DFID’s Approach to Anti-Corruption

This report assesses DFID’s approach to managing the risk of corruption which is one of the most important components of achieving value for money in the UK aid programme.

In this review, we examine how DFID responds to the challenge of providing aid in countries with high risk of corruption. Our report makes recommendations as to how DFID can minimise the risks to UK aid funds from corruption and how it can better assist its partner countries to address the scourge of corruption at its root.

Our assessment is that DFID’s current organisation of responsibilities for fraud and corruption is fragmented and that this inhibits a coherent and strategic response to this critical issue.
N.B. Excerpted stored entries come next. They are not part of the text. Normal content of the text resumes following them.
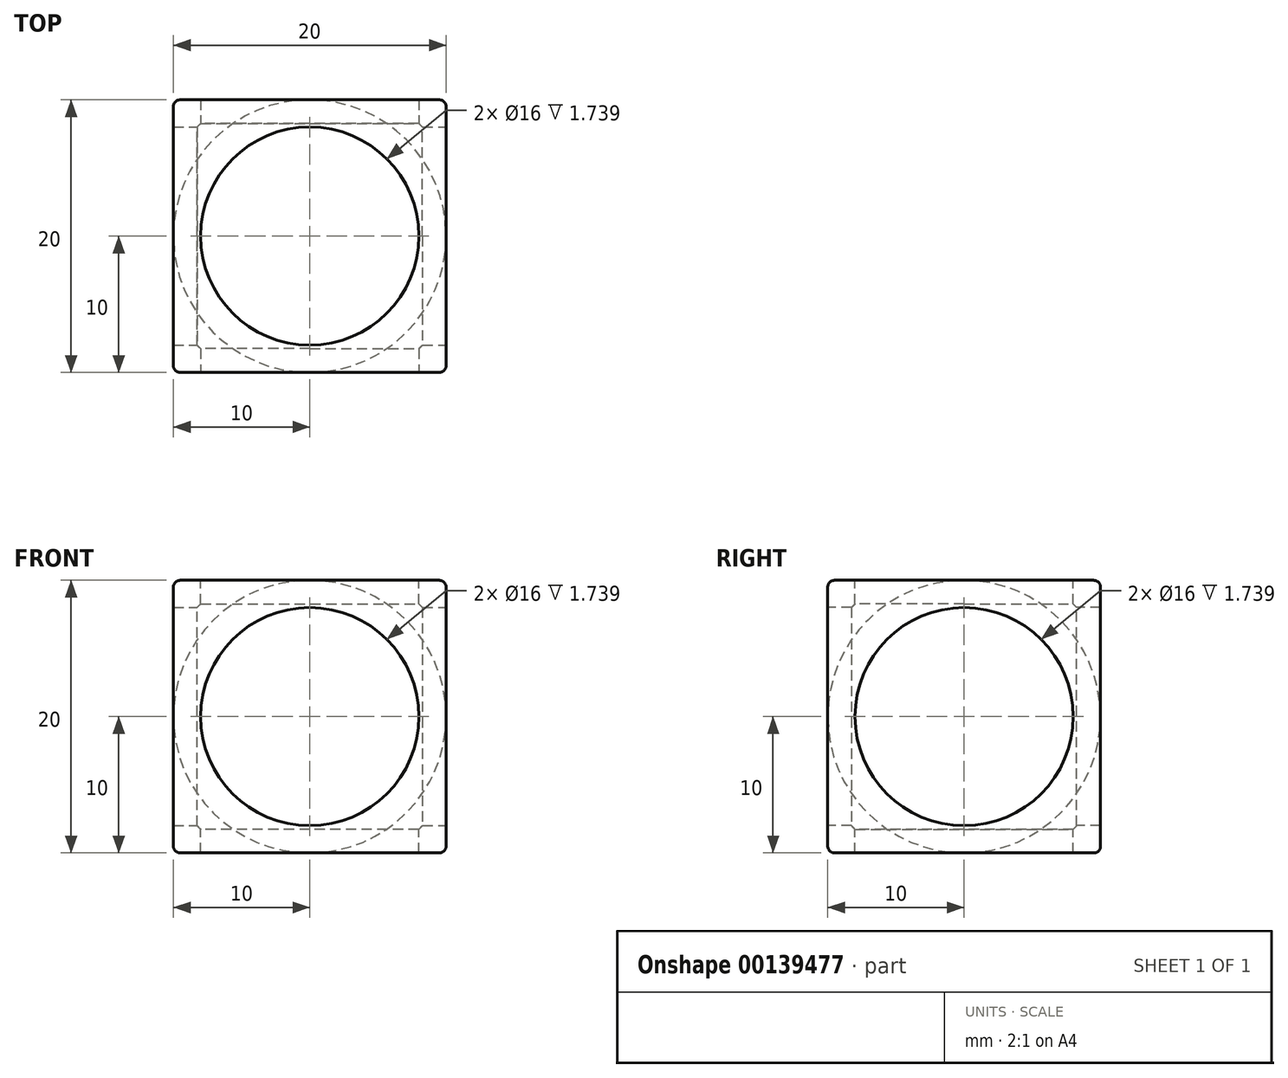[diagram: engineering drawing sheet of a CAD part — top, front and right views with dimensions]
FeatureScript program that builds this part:
annotation { "Feature Type Name" : "Feature", "Feature Type Description" : "" }
export const myFeature = defineFeature(function(context is Context, id is Id, definition is map)
    precondition{}
    {
        {
            var Q0;
            Q0=qCreatedBy(makeId("Top.planeOp"),FACE);
            var sketch = newSketch(context, id + "F0", { "sketchPlane" : qUnion([Q0])});
            skLineSegment(sketch, "E0.bottom", {"start": v(-10, 10) * mm, "end": v(10, 10) * mm});
            skLineSegment(sketch, "E0.top", {"start": v(-10, -10) * mm, "end": v(10, -10) * mm});
            skLineSegment(sketch, "E0.left", {"start": v(-10, 10) * mm, "end": v(-10, -10) * mm});
            skLineSegment(sketch, "E0.right", {"start": v(10, 10) * mm, "end": v(10, -10) * mm});
            skSolve(sketch);
        }
        {
            var Q0;
            Q0=makeQuery(id+"F0.imprint","IMPRINT",FACE,{"disambiguationData":[TD([[makeQuery(id+"F0.imprint","IMPRINT",EDGE,{"derivedFrom":sQuery(id+"F0.wireOp",EDGE,"E0.bottom")}),-1.0]])]});
            extrude(context, id + "F1", {"entities" : qUnion([Q0]), "endBound" : BoundingType.SYMMETRIC, "depth" : 20 * mm});
        }
        {
            var Q0;
            Q0=makeQuery(id+"F1.opExtrude","SWEPT_FACE",FACE,{"disambiguationData":[OSD([sQuery(id+"F0.wireOp",EDGE,"E0.top")])]});
            var sketch = newSketch(context, id + "F2", { "sketchPlane" : qUnion([Q0])});
            skCircle(sketch, "E1", {"center": v(0, 0) * mm, "radius": 8 * mm});
            skSolve(sketch);
        }
        {
            var Q0;
            Q0=qSketchRegion(id+"F2",true);
            extrude(context, id + "F3", {"entities" : qUnion([Q0]), "operationType" : NewBodyOperationType.REMOVE, "endBound" : BoundingType.THROUGH_ALL, "oppositeDirection" : true, "depth" : 25 * mm});
        }
        {
            var Q0;
            Q0=makeQuery(id+"F1.opExtrude","CAP_FACE",FACE,{"disambiguationData":[OSD([sQuery(id+"F0.wireOp",EDGE,"E0.bottom"),sQuery(id+"F0.wireOp",EDGE,"E0.top"),sQuery(id+"F0.wireOp",EDGE,"E0.left"),sQuery(id+"F0.wireOp",EDGE,"E0.right")])],"isStart":false});
            var sketch = newSketch(context, id + "F4", { "sketchPlane" : qUnion([Q0])});
            skCircle(sketch, "E2", {"center": v(0, 0) * mm, "radius": 8 * mm});
            skSolve(sketch);
        }
        {
            var Q0;
            Q0=qSketchRegion(id+"F4",true);
            extrude(context, id + "F5", {"entities" : qUnion([Q0]), "operationType" : NewBodyOperationType.REMOVE, "endBound" : BoundingType.THROUGH_ALL, "oppositeDirection" : true, "depth" : 25 * mm});
        }
        {
            var Q0;
            Q0=makeQuery(id+"F1.opExtrude","SWEPT_FACE",FACE,{"disambiguationData":[OSD([sQuery(id+"F0.wireOp",EDGE,"E0.right")])]});
            var sketch = newSketch(context, id + "F6", { "sketchPlane" : qUnion([Q0])});
            skCircle(sketch, "E3", {"center": v(0, 0) * mm, "radius": 8 * mm});
            skSolve(sketch);
        }
        {
            var Q0;
            Q0=makeQuery(id+"F6.imprint","IMPRINT",FACE,{"disambiguationData":[TD([[makeQuery(id+"F6.imprint","IMPRINT",EDGE,{"derivedFrom":sQuery(id+"F6.wireOp",EDGE,"E3")}),1.0]])]});
            var Q1;
            Q1=sQuery(id+"F6.wireOp",EDGE,"E3");
            extrude(context, id + "F7", {"entities" : qUnion([Q0]), "operationType" : NewBodyOperationType.REMOVE, "surfaceEntities" : qUnion([Q1]), "endBound" : BoundingType.THROUGH_ALL, "oppositeDirection" : true, "depth" : 25 * mm});
        }
        {
            var Q0;
            Q0=qCreatedBy(makeId("Top.planeOp"),FACE);
            var sketch = newSketch(context, id + "F8", { "sketchPlane" : qUnion([Q0])});
            skCircle(sketch, "E4", {"center": v(0, 0) * mm, "radius": 11.5 * mm});
            skLineSegment(sketch, "E5", {"start": v(0, 11.5) * mm, "end": v(0, -11.5) * mm});
            skSolve(sketch);
        }
        {
            var Q0;
            {var subQ0=sQuery(id+"F8.wireOp",EDGE,"E5");Q0=makeQuery(id+"F8.imprint","IMPRINT",FACE,{"disambiguationData":[TD([[makeQuery(id+"F8.imprint","IMPRINT",EDGE,{"derivedFrom":subQ0}),-1.0]])]});}
            var Q1;
            Q1=sQuery(id+"F8.wireOp",EDGE,"E5");
            revolve(context, id + "F9", {"operationType" : NewBodyOperationType.REMOVE, "entities" : qUnion([Q0]), "axis" : qUnion([Q1]), "revolveType" : RevolveType.FULL, "oppositeDirection" : true});
        }
        {
            var Q0;
            Q0=qCreatedBy(makeId("Top.planeOp"),FACE);
            var sketch = newSketch(context, id + "F10", { "sketchPlane" : qUnion([Q0])});
            skCircle(sketch, "E6", {"center": v(0, 0) * mm, "radius": 10 * mm});
            skLineSegment(sketch, "E7", {"start": v(0, 10) * mm, "end": v(0, -10) * mm});
            skSolve(sketch);
        }
        {
            var Q0;
            {var subQ0=sQuery(id+"F10.wireOp",EDGE,"E7");Q0=makeQuery(id+"F10.imprint","IMPRINT",FACE,{"disambiguationData":[TD([[makeQuery(id+"F10.imprint","IMPRINT",EDGE,{"derivedFrom":subQ0}),1.0]])]});}
            var Q1;
            Q1=sQuery(id+"F10.wireOp",EDGE,"E7");
            revolve(context, id + "F11", {"entities" : qUnion([Q0]), "axis" : qUnion([Q1]), "revolveType" : RevolveType.FULL});
        }
        {
            var Q0;
            Q0=makeQuery(id+"F1.opExtrude","CAP_EDGE",EDGE,{"disambiguationData":[OSD([sQuery(id+"F0.wireOp",EDGE,"E0.top")])],"isStart":false});
            var Q1;
            Q1=makeQuery(id+"F1.opExtrude","CAP_EDGE",EDGE,{"disambiguationData":[OSD([sQuery(id+"F0.wireOp",EDGE,"E0.left")])],"isStart":false});
            var Q2;
            Q2=makeQuery(id+"F1.opExtrude","CAP_EDGE",EDGE,{"disambiguationData":[OSD([sQuery(id+"F0.wireOp",EDGE,"E0.bottom")])],"isStart":false});
            var Q3;
            Q3=makeQuery(id+"F1.opExtrude","CAP_EDGE",EDGE,{"disambiguationData":[OSD([sQuery(id+"F0.wireOp",EDGE,"E0.right")])],"isStart":false});
            var Q4;
            Q4=makeQuery(id+"F1.opExtrude","SWEPT_EDGE",EDGE,{"disambiguationData":[OSD([sQuery(id+"F0.wireOp",EDGE,"E0.bottom"),sQuery(id+"F0.wireOp",EDGE,"E0.right")])]});
            var Q5;
            Q5=makeQuery(id+"F1.opExtrude","CAP_EDGE",EDGE,{"disambiguationData":[OSD([sQuery(id+"F0.wireOp",EDGE,"E0.right")])],"isStart":true});
            var Q6;
            Q6=makeQuery(id+"F1.opExtrude","SWEPT_EDGE",EDGE,{"disambiguationData":[OSD([sQuery(id+"F0.wireOp",EDGE,"E0.top"),sQuery(id+"F0.wireOp",EDGE,"E0.right")])]});
            var Q7;
            Q7=makeQuery(id+"F1.opExtrude","CAP_EDGE",EDGE,{"disambiguationData":[OSD([sQuery(id+"F0.wireOp",EDGE,"E0.top")])],"isStart":true});
            var Q8;
            Q8=makeQuery(id+"F1.opExtrude","SWEPT_EDGE",EDGE,{"disambiguationData":[OSD([sQuery(id+"F0.wireOp",EDGE,"E0.top"),sQuery(id+"F0.wireOp",EDGE,"E0.left")])]});
            var Q9;
            Q9=makeQuery(id+"F1.opExtrude","CAP_EDGE",EDGE,{"disambiguationData":[OSD([sQuery(id+"F0.wireOp",EDGE,"E0.bottom")])],"isStart":true});
            var Q10;
            Q10=makeQuery(id+"F1.opExtrude","SWEPT_EDGE",EDGE,{"disambiguationData":[OSD([sQuery(id+"F0.wireOp",EDGE,"E0.bottom"),sQuery(id+"F0.wireOp",EDGE,"E0.left")])]});
            var Q11;
            Q11=makeQuery(id+"F1.opExtrude","CAP_EDGE",EDGE,{"disambiguationData":[OSD([sQuery(id+"F0.wireOp",EDGE,"E0.left")])],"isStart":true});
            fillet(context, id + "F12", {"entities" : qUnion([Q0, Q1, Q2, Q3, Q4, Q5, Q6, Q7, Q8, Q9, Q10, Q11]), "radius" : 0.5 * mm, "tangentPropagation" : true, "allowEdgeOverflow" : false});
        }
    });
DFID needs to give significantly greater attention to the fight against corruption to manage this increasing risk.

As a result of our findings this review has been marked Amber-Red.

Recommendations

Recommendation 1: In any country assessed as having a high risk of corruption, DFID should develop an explicit anti-corruption strategy, setting out an integrated programme of activities and dialogue processes.

Recommendation 2: DFID should review the structure and nature of its UK counter-fraud and anti-corruption resources, to develop a more co-ordinated approach to risk assessment, risk management, anti-corruption programming and fraud response.

Recommendation 3: DFID should develop more articulated processes for managing the corruption risks associated with particular aid types and invest more resource in due diligence and on-the-ground monitoring of delivery partners.

Recommendation 4: While continuing to invest in the legal and institutional framework for fighting corruption, DFID should focus on supporting more robust law enforcement activity to build transparency and accountability. This should include innovative forms of beneficiary monitoring and community mobilisation.

Recommendation 5: DFID should invest more in intelligence collation and analysis of corruption risks in particular sectors and countries, to inform a more strategic approach to fighting corruption.